**YOUR ASSIGNMENT**
Using the listing below, copy exactly the lines from the one containing "Investigación y creación" to the one containing "Ciencias de la salud", both lines included, and no others.

**GIVEN INFORMATION**
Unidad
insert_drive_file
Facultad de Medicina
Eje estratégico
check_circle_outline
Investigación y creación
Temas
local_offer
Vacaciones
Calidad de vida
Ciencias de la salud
==
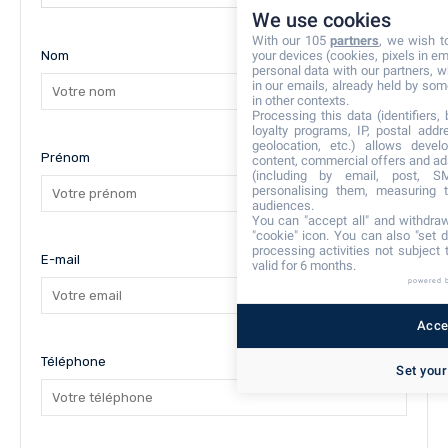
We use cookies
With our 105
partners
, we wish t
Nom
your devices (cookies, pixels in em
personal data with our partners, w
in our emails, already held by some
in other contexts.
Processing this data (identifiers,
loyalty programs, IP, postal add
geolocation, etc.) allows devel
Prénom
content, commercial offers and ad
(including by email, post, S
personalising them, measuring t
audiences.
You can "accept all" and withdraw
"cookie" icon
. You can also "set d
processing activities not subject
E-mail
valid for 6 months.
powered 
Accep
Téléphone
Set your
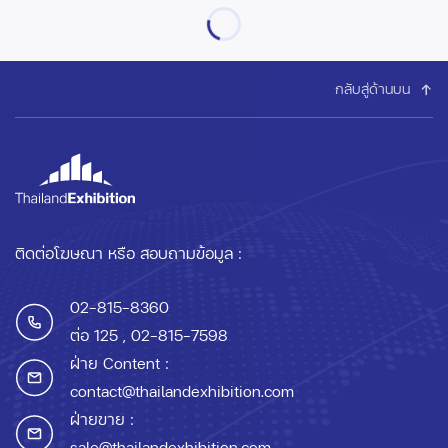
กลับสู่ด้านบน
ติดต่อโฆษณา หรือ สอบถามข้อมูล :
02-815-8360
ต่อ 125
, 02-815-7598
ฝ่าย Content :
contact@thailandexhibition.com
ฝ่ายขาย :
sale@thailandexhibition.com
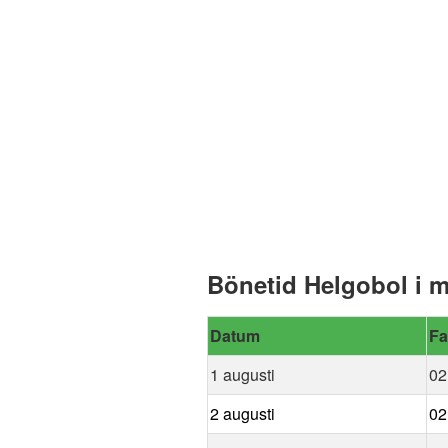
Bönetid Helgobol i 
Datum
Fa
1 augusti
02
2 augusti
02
==
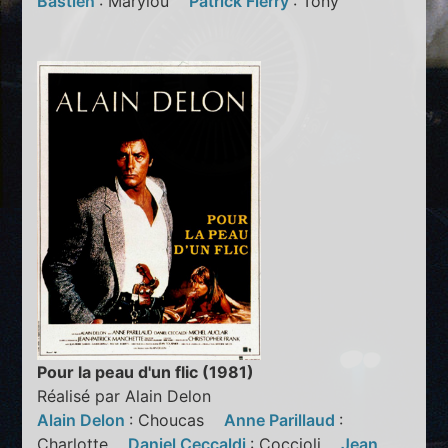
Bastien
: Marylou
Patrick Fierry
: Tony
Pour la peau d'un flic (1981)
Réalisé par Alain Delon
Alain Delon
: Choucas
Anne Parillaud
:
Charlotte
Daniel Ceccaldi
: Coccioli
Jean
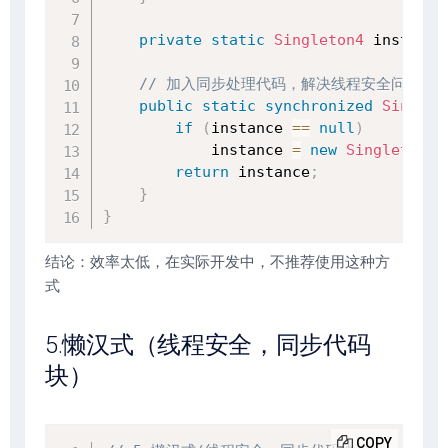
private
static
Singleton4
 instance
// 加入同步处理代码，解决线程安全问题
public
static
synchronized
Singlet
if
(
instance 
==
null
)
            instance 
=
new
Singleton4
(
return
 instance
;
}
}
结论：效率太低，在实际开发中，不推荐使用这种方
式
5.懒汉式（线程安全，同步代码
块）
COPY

**WORKED SOLUTION**
Investigación y creación
Temas
local_offer
Vacaciones
Calidad de vida
Ciencias de la salud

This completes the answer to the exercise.